── Passage for review
Offering varied fee-based models for video broadband might be another way to temper operator angst, according to Playboy Enterprises Inc. president Jim Griffiths. He notes that such fee-based models could provide incremental revenue for operators, as well as programmers.
“It certainly could be a subscription model, or a model where one plays $50 for an allotted amount of time,” said Griffiths, who said his network is talking to Yahoo!, Google and America Online about offering adult-targeted lifestyles and entertainment programming. “It's still time, but the Internet and the distribution platforms are far more flexible in how people can use that time. I'm sure we haven't begun to scratch the surface in how people will consume the product.”
Court TV is currently testing a $4.95-per-month streaming service that launched last May in which consumers can see gavel-to-gavel coverage of both high-profile and obscure trials. Court TV chief strategy officer and executive vice president Galen Jones said the service provides the network with a platform to give additional trial coverage that will bolster brand awareness and loyalty.
Whatever the pricing model, operators are desperately seeking ways to build value for their fledgling $40 to $50 per month high-speed Internet services, which currently reach about 22% of all cable households.
Comcast Corp. and Time Warner Cable are hoping proprietary video services will draw more subscribers, while simultaneously thwarting inroads from the likes of Google, Yahoo!, MSN and AOL TV.
To that end, Comcast two years ago debuted its “The Fan” video portal, part of the comcast.net portal for its high-speed Internet service. The Fan delivers nine specialized “channels” with more than 10,000 video items ranging from news and sports clips to music videos from such networks as E! Entertainment Television, Fox Sports Net, The Weather Channel and Bravo.
For sports fans, it also streams two live National Hockey League games each night, as part of Comcast-owned OLN's two-year, $135 million cable-TV rights deal with the hockey circuit.
Liz Schimel, senior vice president of content development for Comcast's high-speed services, said the MSO is working with networks to provide its Internet subscribers with exclusive video packages for cable programming, like Showtime's upcoming drama Sleeper Cell. The Fan will stream the first episode of the terrorist-tinged series, plus create a preview package of interviews with the show's stars, as well as behind-the-scenes footage, that will air three weeks prior to the show's bow on the linear premium service.
Last August, The Fan created a dedicated channel proffering behind-the-scenes looks at Home Box Office's original series Rome.
“A big focus for Comcast has been cross-platform experiences that include exclusive content, streaming of shows on the Internet and adding more behind-the-scenes content to deepen our customer's experience of the shows they love on linear television into a broadband experience,” said Comcast High-Speed Internet senior vice president, content development Liz Schimel.
────
── Task input
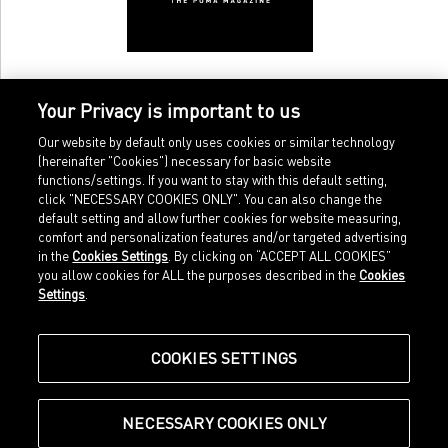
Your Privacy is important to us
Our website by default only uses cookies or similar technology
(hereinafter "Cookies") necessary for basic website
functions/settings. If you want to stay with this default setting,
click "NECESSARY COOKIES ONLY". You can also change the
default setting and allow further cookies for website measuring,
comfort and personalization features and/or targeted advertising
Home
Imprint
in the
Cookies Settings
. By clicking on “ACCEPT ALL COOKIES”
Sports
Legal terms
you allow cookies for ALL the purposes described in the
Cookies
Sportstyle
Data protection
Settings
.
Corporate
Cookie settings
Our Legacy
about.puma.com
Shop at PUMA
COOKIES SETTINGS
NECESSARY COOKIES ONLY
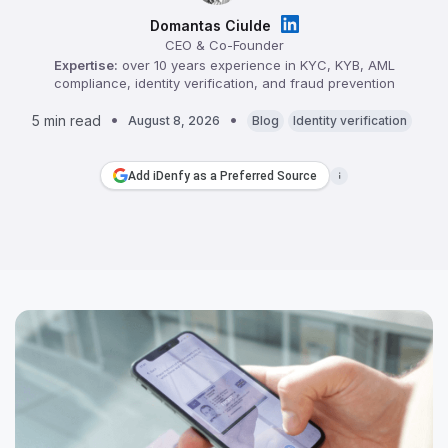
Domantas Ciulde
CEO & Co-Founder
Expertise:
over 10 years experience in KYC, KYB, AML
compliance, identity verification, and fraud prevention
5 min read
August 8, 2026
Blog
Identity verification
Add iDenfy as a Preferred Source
────
• Complete the following:
1 – Reproduce the records from their beginning through the line containing "also change the", and leave out the pictures.
2 – Write what comes next in the article about cable operators and broadband video.

• Numbered responses:
1 –
Your Privacy is important to us
Our website by default only uses cookies or similar technology
(hereinafter "Cookies") necessary for basic website
functions/settings. If you want to stay with this default setting,
click "NECESSARY COOKIES ONLY". You can also change the

2 –
While not on the same scale as Comcast, Time Warner is also seeking to boost its Road Runner high-speed Internet service by securing video deals — it already has pacts with A&E Network, C-SPAN, Hollywood.com, CNN and Bloomberg Television — with more cable services.
Not to be outdone, Verizon has secured video rights for its Verizon Online service, along with overall distribution rights for its startup FiOS TV service. Its most recent carriage deal with The Walt Disney Co. netted the phone company exclusive Internet rights to Disney's Internet-gated content, from such brands as ABC News Now, Disney Connection, ESPN360, Movies.com and a yet-to-be-launched SoapNet service.
That follows the content deal with Viacom that gave Verizon access to content from the Nickelodeon and MTV brands.
“We already have some limited video content on our portal, and you can download movies for rent through our portal, but obviously these other deals expand the real-time streaming content possibilities,” Verizon spokeswoman Bobbi Henson said. “It's compelling programming and people are looking to their broadband portals for more entertainment. We're really always insisted in expanding the value for our customers and they see a lot of value in this content.”
Much like cable companies building their on-demand TV business, operators and other video broadband players want much of this new proprietary content free of charge.
Predictably, network executives are wary of giving away content to boost a new, potentially viable business.
“Generally speaking, the people trying to build the broadband business typically like to strike deals where the deals are free to them, which is one of the reasons why we don't have more deals in place,” said Court TV's Jones. “We're cognizant that we need to have a viable business model. It doesn't make sense on any level for us to be in a place where we're charging our affiliates a license fee for content and then not charging others for that content.”
Video broadband may still be a promotional outlet for most established networks, but it could serve as the main platform for new outlets looking to build awareness and identity — not to mention viewership.
Independent startups that have been unsuccessful in gaining distribution from operators, such as Middle East news service Al Jazeera International, are considering the Internet as a way to reach audiences they believe are underserved.
There's significant interest in the global news service, Al Jazeera International commercial director Lindsey Oliver said recently — more than 85% of e-mails and visits to the network's Web site (http://english.aljazeera.net) are from Americans.
“If you're not providing the news and information that people want then the industry will lose out,” Oliver said at last month's National Association for Multi-Ethnicity in Communications Diversity conference.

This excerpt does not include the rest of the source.